Yep, all the pieces here are inspired by and quote from Beethoven, and nope, it’s not a grumpy German kind of swung classical thing such as the Jacques Loussier Trio did with J-Seb back in the 1960s. Set against some of that Loussier stuff – very pleasant in its own way – it’s striking to hear just how much more sophisticated and subtle is a modern jazz musician’s way of re-interpreting the classical music of the past.
Ilg is a double bassist (the instrument seems to make leaping the jazz/classical gap so much easier, doesn’t it? viz. Yuri Goloubev), and he has Rainer Böhm on piano and Patrice Héral on drums.
Some song titles give teasing hints of their inspirational origins – Return To Ulster, for example, feeds upon one of Ludwig’s Irische Lieder – while others are more direct – Ode quotes, just as you have guessed, from the Ode To Joy melody in the Symphony No. 9 – but there is also a helpful list on the inside CD cover of the Beethoven pieces which are the source for each of the 13 tracks, so those nagging questions when one spots a familiar theme can be answered immediately.
But let’s assume the listener has no knowledge whatsoever of the music of Ludwig van Beethoven – this will still be a jolly satisfying modern piano trio jazz album.
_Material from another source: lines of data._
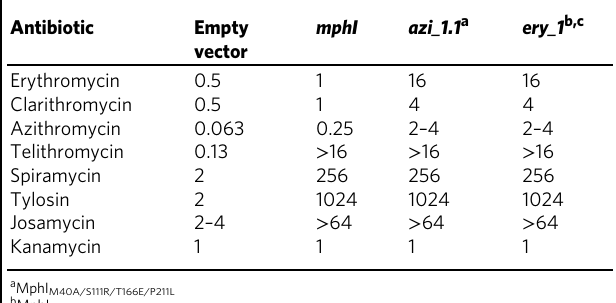
expression and resistance phenotype. Ery_1 was therefore subcloned into the wild-type pGDP4 empty vector. MICs in this table are directly (Supplementary Table 6, Supplementary Fig. 5). Using tandem mass spectrometry, we also con fi rmed that MphB phosphorylates the desosamine 2 ′ -OH of erythromycin (Supplementary Fig. 6). Moreover, MphB modi fi es macrolides with ef fi ciencies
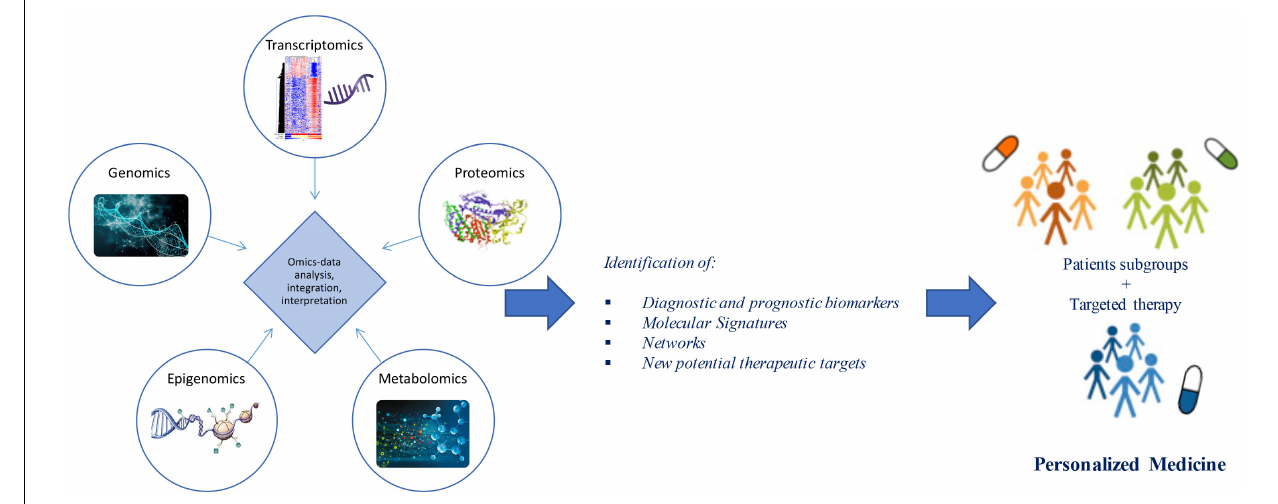
FIGURE 1 | From omics technology to precision medicine in ALS. Multi-omics (e.g., genomics, transcriptomics, proteomics, epigenomics, metabolomics) data analysis and integration may allow patient stratification and targeted therapies. Through a “systems biology” approach, these technologies may move medicine from a “one-size-fits-all” toward a “personalized”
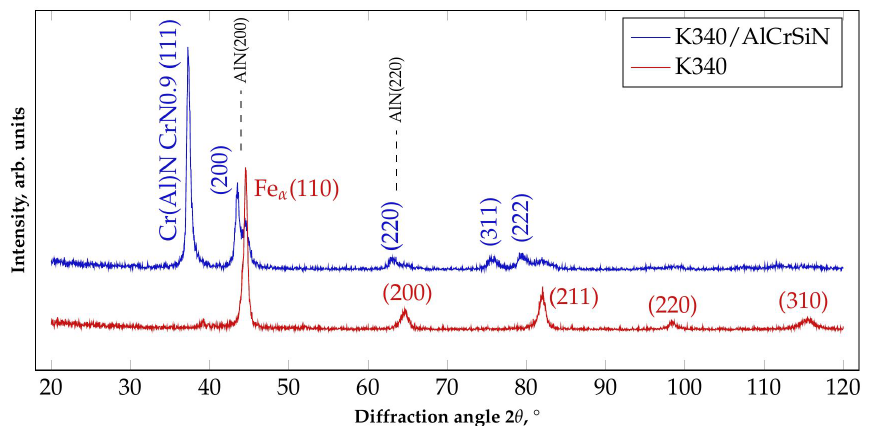
Figure 3. X-ray diffraction (XRD) pattern of the K340 sample in as-received condition and after AlCrSiN coating deposition.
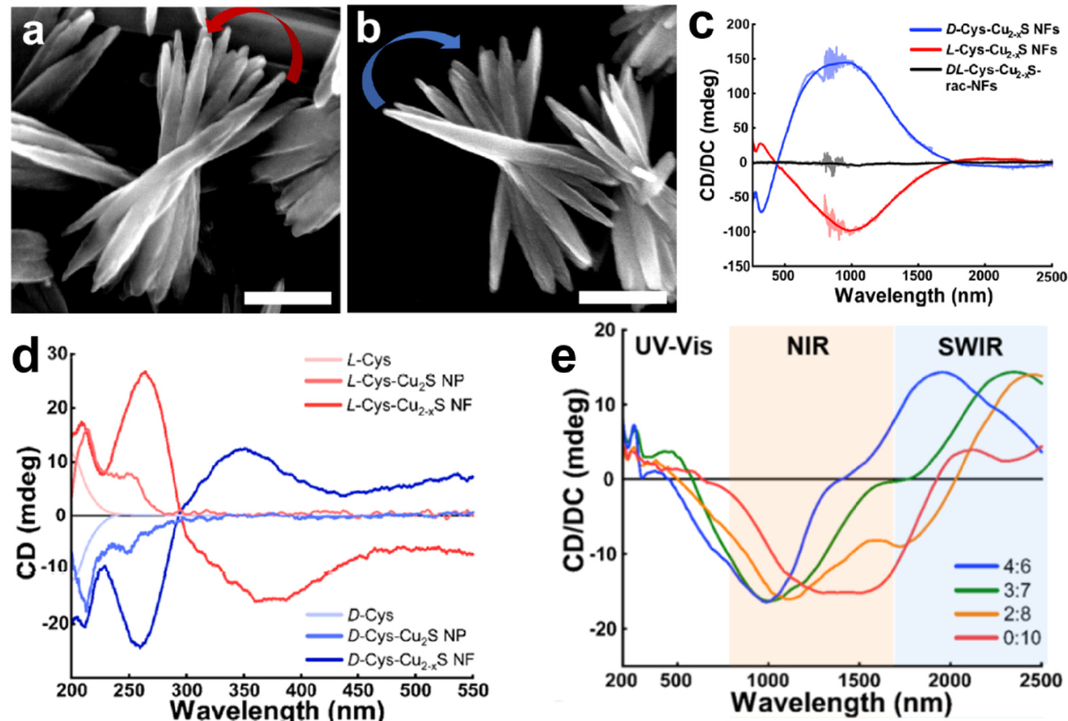
Figure 12. SEM images of ( a ) L- Cys-Cu 2 − x S NFs and ( b ) D- Cys-Cu 2 − x S NFs, scale bar = 500 nm. ( c ) CD spectra of thin films of NFs on a quartz wafer. ( d ) CD spectra demonstrating chirality transfer from L- / D- cysteine to the corresponding NFs. ( e ) CD spectra of chiral NFs with different chiral ligand and molar ratios (thioglycolic acid: L- cysteine). Reprinted with permission from Ref. [28] . Copyright 2021 American Chemical Society.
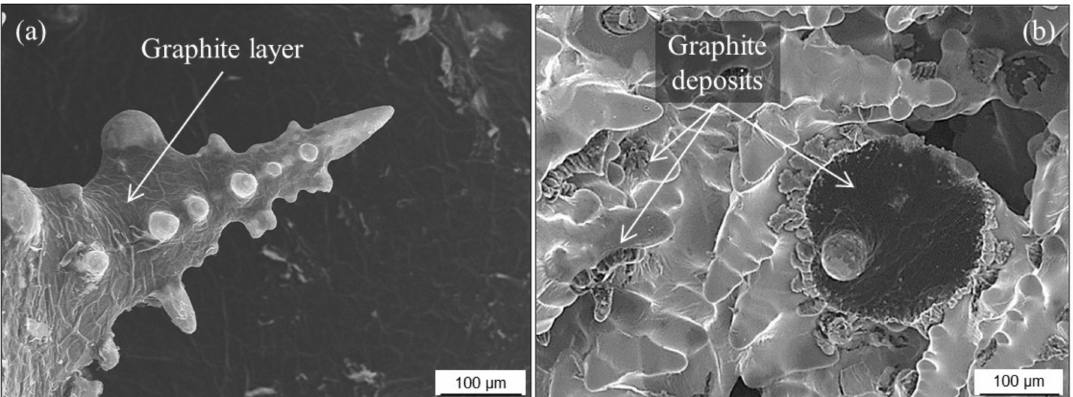
Figure 73. Characteristics in the internal surfaces of microshrinkage porosities found in the not- inoculated test castings ( a ) hypereutectic (Reprinted with permission from ref. [49]. Copyright 2017 Universitat de Barcelona) and ( b ) hypoeutectic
It’s packed with drive and rhythm, marvellous solos, especially from the fleet-fingered, wonderfully accurate Ilg himself, and the kind of three-way interaction that comes from musicians having spent a considerable time together both on the road and in the studio.
What the Beethoven elements add is some of the highest carat gold melodies music can give us, as well as some inspiring harmony. But the pieces have their own structures, their own dynamics, their own very distinct atmospheres that often have nothing at all to do with the original Beethoven elements. So, that Ode is a lyrical, gentle, fairly pensive setting of the melody, with none of the grand, anthemic quality of the tune which conveyed Schiller’s poem. It’s a very quiet, personal kind of joy.
A quiet joy actually sums up this album quite well. Sure, it has its more explosive, darker moments, just as it should with Ludwig V, but generally it is rich, rounded and pretty cheery lyricism that holds sway.
I’ve never actually been much of a Beethoven fan, but Ilg’s kind of Beethoven definitely appeals, so maybe he’s my guide back into the real thing.